Рассказы Нарайана поражают широтой охвата, легкостью, с которой писатель переходит от одной интонации к другой. Самые различные чувства — смех и мягкая ирония, сдержанный гнев и грусть о незадавшихся судьбах своих героев — звучат в авторском голосе, придавая ему глубоко индивидуальный характер.
«Ботус Окцитанус, или восьмиглазый скорпион» [«Bothus Occitanus eller den otteǿjede skorpion» (1953)] — это остросатирический роман о социальной несправедливости, лицемерии общественной морали, бюрократизме и коррумпированности государственной машины. И о среднестатистическом гражданине, который не умеет и не желает ни замечать все эти противоречия, ни критически мыслить, ни протестовать — до тех самых пор, пока ему самому не придется непосредственно столкнуться с произволом властей.

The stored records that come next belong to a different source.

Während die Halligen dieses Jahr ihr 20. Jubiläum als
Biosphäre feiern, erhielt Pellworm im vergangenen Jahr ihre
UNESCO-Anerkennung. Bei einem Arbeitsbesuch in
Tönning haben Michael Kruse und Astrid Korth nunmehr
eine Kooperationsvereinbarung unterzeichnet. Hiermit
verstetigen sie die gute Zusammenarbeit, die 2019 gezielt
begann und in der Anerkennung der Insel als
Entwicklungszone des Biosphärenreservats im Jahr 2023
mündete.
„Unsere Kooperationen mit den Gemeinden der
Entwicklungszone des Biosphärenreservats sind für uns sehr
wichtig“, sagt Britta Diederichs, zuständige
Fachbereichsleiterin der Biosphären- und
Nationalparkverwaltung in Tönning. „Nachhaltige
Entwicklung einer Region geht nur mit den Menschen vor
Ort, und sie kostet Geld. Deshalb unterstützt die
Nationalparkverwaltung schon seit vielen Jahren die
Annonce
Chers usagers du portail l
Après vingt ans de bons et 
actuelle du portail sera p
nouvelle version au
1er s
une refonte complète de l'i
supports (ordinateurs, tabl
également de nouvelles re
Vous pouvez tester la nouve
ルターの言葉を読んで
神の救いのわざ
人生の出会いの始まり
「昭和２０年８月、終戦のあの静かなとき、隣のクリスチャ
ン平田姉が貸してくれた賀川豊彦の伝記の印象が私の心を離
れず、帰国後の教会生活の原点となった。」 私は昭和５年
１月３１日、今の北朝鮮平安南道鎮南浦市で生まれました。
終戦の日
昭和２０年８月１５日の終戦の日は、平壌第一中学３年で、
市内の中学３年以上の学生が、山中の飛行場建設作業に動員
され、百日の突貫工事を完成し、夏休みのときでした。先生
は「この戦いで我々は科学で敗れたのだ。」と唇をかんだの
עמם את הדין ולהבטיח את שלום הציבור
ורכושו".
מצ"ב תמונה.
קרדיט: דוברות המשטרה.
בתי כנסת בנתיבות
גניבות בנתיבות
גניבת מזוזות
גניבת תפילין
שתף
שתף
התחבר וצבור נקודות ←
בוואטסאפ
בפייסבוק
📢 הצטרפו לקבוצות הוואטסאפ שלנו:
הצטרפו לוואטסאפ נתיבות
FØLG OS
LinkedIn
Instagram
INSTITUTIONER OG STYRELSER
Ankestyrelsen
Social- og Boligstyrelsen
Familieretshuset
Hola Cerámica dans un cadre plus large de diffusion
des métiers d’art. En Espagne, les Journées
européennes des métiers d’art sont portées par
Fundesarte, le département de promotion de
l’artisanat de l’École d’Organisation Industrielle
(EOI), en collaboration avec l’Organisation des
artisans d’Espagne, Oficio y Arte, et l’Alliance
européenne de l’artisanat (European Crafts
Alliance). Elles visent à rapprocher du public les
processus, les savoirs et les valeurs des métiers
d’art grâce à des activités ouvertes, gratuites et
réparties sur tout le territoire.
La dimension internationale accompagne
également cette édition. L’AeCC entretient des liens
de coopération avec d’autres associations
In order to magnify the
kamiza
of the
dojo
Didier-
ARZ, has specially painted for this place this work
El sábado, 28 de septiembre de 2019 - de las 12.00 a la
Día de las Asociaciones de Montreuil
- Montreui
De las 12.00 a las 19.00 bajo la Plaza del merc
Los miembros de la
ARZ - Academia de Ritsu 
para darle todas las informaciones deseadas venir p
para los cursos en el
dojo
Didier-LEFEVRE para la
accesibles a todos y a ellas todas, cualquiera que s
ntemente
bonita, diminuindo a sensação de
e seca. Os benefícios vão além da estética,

В книге рассказывается история главного героя, который сталкивается с различными проблемами и препятствиями на протяжении всего своего путешествия. По пути он встречает множество второстепенных персонажей, которые играют важные роли в истории. Благодаря опыту главного героя книга исследует такие темы, как любовь, потеря, надежда и стойкость. По мере того, как главный герой преодолевает свои трудности, он усваивает ценные уроки жизни и растет как личность.